__EXERCISE BRIEF__.
Among the entries below, count the lines with "Left" in them and state the total without comment.

__SUPPLIED DATA__.

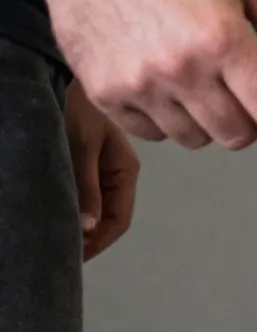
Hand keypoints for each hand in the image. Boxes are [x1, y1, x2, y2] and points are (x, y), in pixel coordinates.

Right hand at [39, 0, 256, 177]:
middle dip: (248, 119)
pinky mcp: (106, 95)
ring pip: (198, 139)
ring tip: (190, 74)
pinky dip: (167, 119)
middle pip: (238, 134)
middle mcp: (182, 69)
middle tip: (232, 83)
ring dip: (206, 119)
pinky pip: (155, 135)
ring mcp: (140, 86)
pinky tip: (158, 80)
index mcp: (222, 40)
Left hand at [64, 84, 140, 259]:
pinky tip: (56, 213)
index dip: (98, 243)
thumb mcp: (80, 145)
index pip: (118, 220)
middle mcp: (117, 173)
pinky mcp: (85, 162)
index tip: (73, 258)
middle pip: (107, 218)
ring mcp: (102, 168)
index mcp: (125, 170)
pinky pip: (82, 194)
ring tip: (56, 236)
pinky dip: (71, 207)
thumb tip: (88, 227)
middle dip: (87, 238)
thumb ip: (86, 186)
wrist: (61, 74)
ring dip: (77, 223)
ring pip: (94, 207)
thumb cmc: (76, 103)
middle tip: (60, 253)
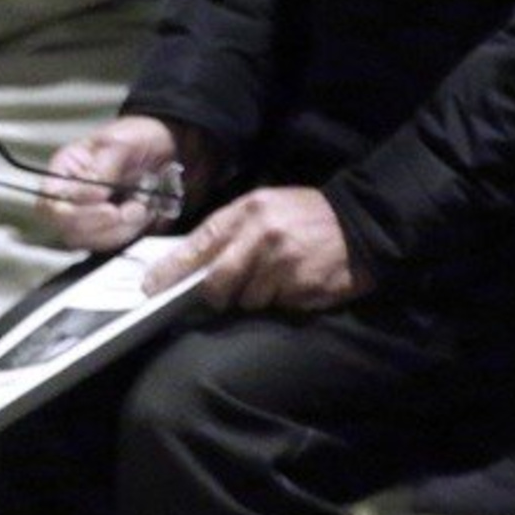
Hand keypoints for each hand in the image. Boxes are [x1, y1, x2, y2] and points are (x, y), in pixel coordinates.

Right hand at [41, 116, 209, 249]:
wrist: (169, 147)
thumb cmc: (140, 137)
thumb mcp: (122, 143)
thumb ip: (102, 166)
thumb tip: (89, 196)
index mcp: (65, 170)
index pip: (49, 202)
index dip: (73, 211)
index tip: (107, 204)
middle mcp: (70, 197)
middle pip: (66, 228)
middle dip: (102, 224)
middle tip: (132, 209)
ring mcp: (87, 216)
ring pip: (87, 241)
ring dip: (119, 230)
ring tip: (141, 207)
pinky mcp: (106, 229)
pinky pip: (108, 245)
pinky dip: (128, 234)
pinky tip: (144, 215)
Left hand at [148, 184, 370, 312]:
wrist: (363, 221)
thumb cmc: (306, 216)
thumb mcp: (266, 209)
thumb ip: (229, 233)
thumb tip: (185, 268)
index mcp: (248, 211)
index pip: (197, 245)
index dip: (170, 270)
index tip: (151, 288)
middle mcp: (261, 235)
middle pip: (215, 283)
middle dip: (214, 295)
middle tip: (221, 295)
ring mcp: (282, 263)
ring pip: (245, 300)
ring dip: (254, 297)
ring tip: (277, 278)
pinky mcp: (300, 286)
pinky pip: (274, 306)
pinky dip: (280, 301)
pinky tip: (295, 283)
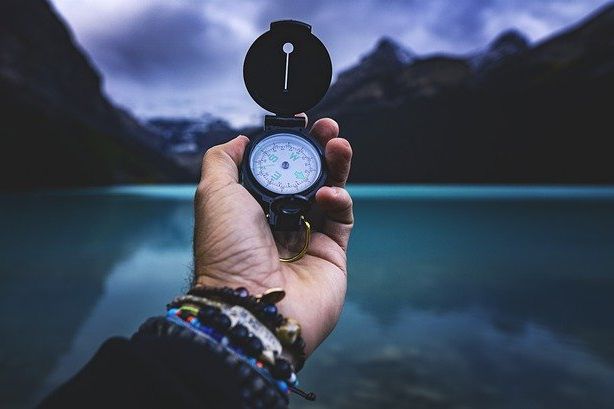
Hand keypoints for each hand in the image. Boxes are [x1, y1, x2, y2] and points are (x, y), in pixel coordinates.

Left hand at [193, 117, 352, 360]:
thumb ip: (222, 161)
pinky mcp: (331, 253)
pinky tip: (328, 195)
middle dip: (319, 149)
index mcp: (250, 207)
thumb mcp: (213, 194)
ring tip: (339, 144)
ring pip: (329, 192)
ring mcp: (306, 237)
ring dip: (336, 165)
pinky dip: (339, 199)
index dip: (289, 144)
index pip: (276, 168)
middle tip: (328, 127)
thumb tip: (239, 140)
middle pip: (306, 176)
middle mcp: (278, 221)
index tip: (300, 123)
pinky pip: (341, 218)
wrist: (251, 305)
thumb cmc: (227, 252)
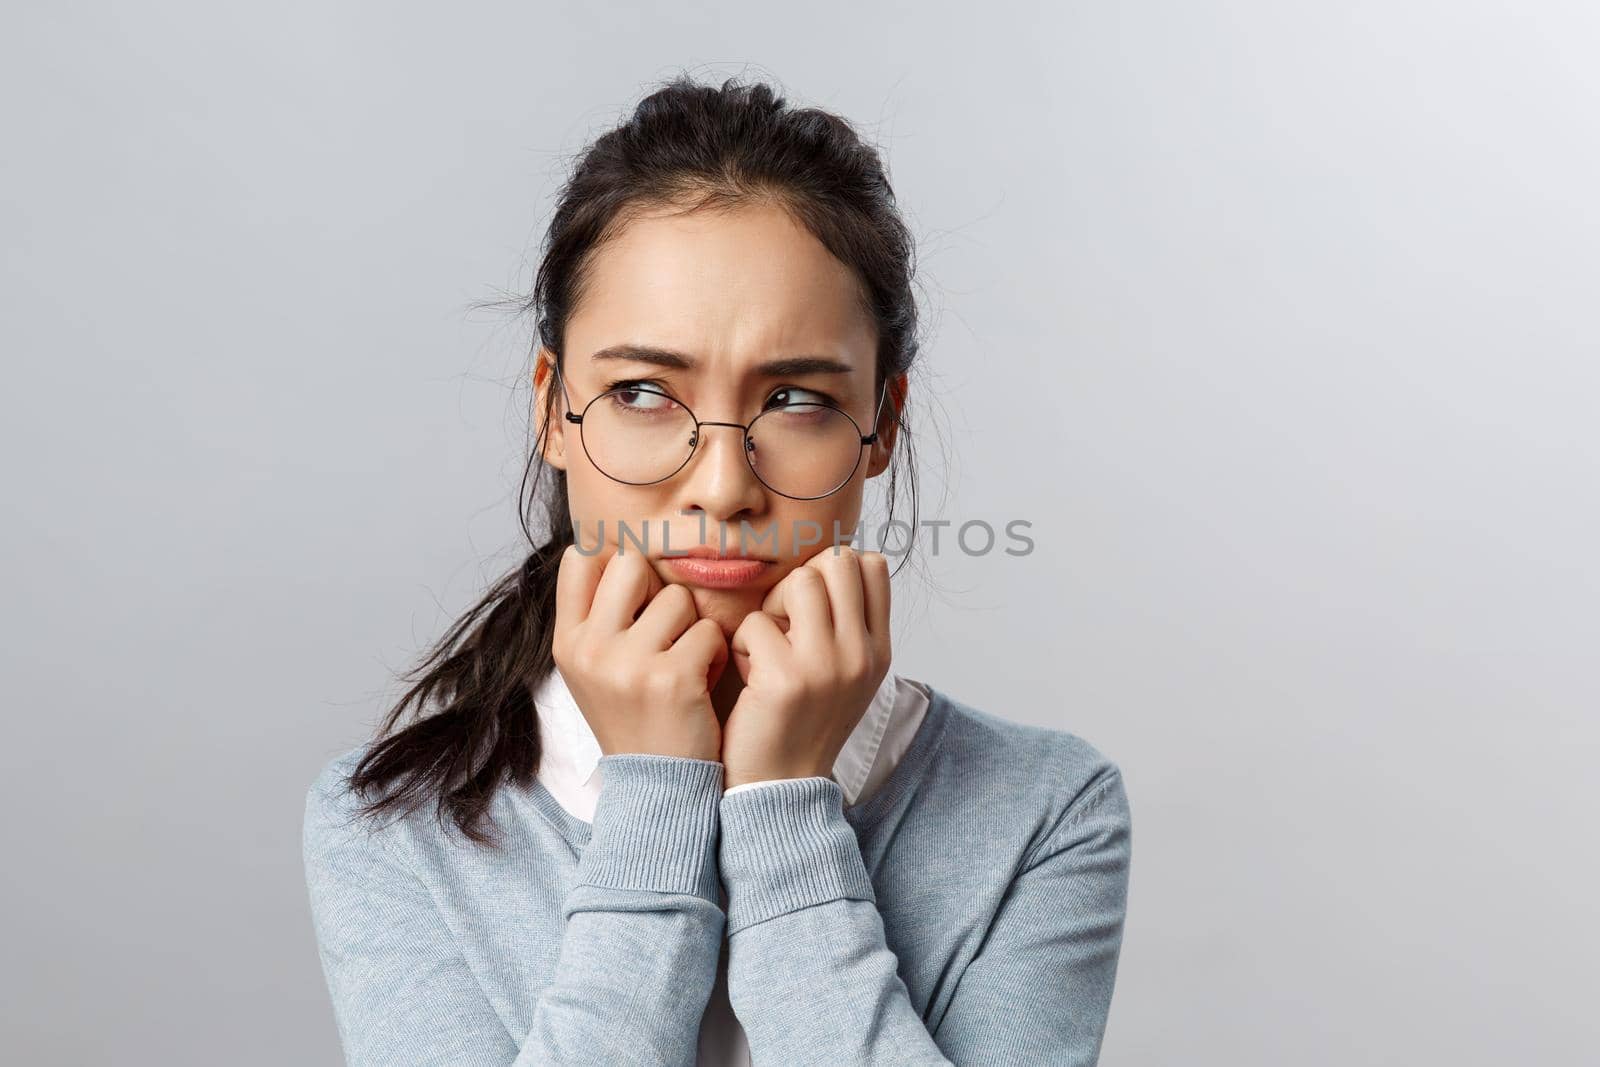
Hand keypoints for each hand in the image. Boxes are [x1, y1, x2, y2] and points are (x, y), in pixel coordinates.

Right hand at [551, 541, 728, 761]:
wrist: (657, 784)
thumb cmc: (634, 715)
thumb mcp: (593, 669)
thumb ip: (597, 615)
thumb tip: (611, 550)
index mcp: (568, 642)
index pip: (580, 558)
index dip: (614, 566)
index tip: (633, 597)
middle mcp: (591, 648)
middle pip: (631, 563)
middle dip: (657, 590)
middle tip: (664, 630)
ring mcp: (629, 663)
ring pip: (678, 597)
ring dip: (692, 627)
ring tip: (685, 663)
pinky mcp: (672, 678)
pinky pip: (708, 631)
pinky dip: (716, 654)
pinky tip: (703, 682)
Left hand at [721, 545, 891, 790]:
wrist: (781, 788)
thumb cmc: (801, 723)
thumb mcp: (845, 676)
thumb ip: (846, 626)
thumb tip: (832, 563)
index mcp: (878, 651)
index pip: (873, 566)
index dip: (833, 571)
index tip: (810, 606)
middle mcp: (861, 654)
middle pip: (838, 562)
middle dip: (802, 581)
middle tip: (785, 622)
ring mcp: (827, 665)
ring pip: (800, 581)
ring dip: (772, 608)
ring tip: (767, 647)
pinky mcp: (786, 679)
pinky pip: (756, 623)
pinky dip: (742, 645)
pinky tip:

__RESULT__.
4